City dropping chemicals in sewers, catch basins

WARREN, Mich. – It looks like a piece of chalk, but it's a tool the city of Warren is using to crack down on the brutal mosquito season.


For weeks, the Department of Public Works has been going to catch basins, sewers -- all 17,500 of them -- and dropping a larvaecide or briquette throughout neighborhoods.

"It's a slow-acting treatment," said Warren Mayor Jim Fouts. "It takes about three months to dissolve in the water of the catch basin, and that chemical will kill any mosquito larva that formed."


After the sewer has been treated, DPW workers mark the location with a pink dot so residents know a treatment has been applied.

Fouts said inspectors will also will look for pools of water in blighted locations or areas where standing water has accumulated, such as pools that haven't been opened. Homeowners will be given a warning and a chance to fix the problem, but could face a $1,000 fine if the water is not taken care of.
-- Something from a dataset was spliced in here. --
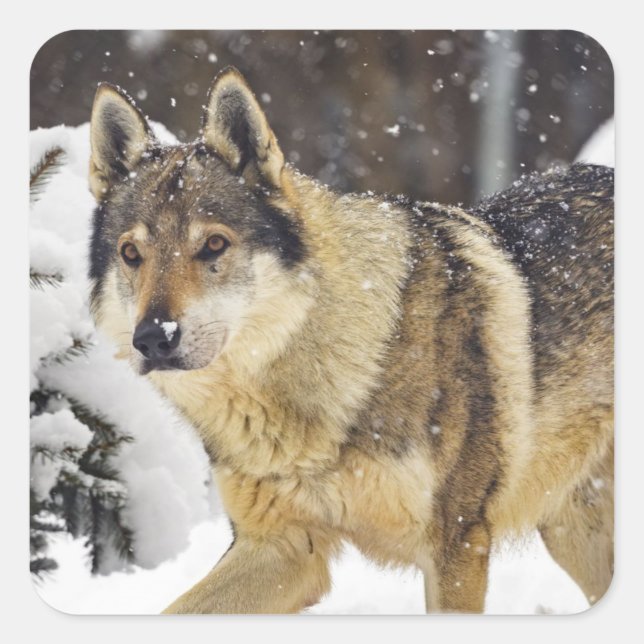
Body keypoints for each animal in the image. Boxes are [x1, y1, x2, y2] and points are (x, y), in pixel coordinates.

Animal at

"I want Warren residents to be able to enjoy outdoor activities and not worry about the dangers posed by mosquito infestation. This year is of particular concern because of the very heavy rain that this area has encountered in the last several months," Fouts said.

Residents are also encouraged to contact ordinance enforcement if they are aware of vacant homes with pools or other stagnant water, which become breeding grounds for mosquitoes. Ordinance enforcement can be reached online through the city's website or by calling 734-467-3201.

Why are the mosquitoes so bad this year? If you thought Michigan's harsh winter would help the bug season, think again.

"The heavy snowfall left behind lots of water in low-lying areas, which is ideal for mosquitoes to breed," said Howard Russell, a Michigan State University entomologist, and also known as "The Bug Man."

Experts warn the bugs are not only pesky, but potentially deadly.

According to the Centers for Disease Control and Prevention, West Nile virus is most commonly transmitted to humans by mosquitoes. You can reduce your risk of being infected with WNV by using insect repellent and wearing protective clothing to prevent mosquito bites.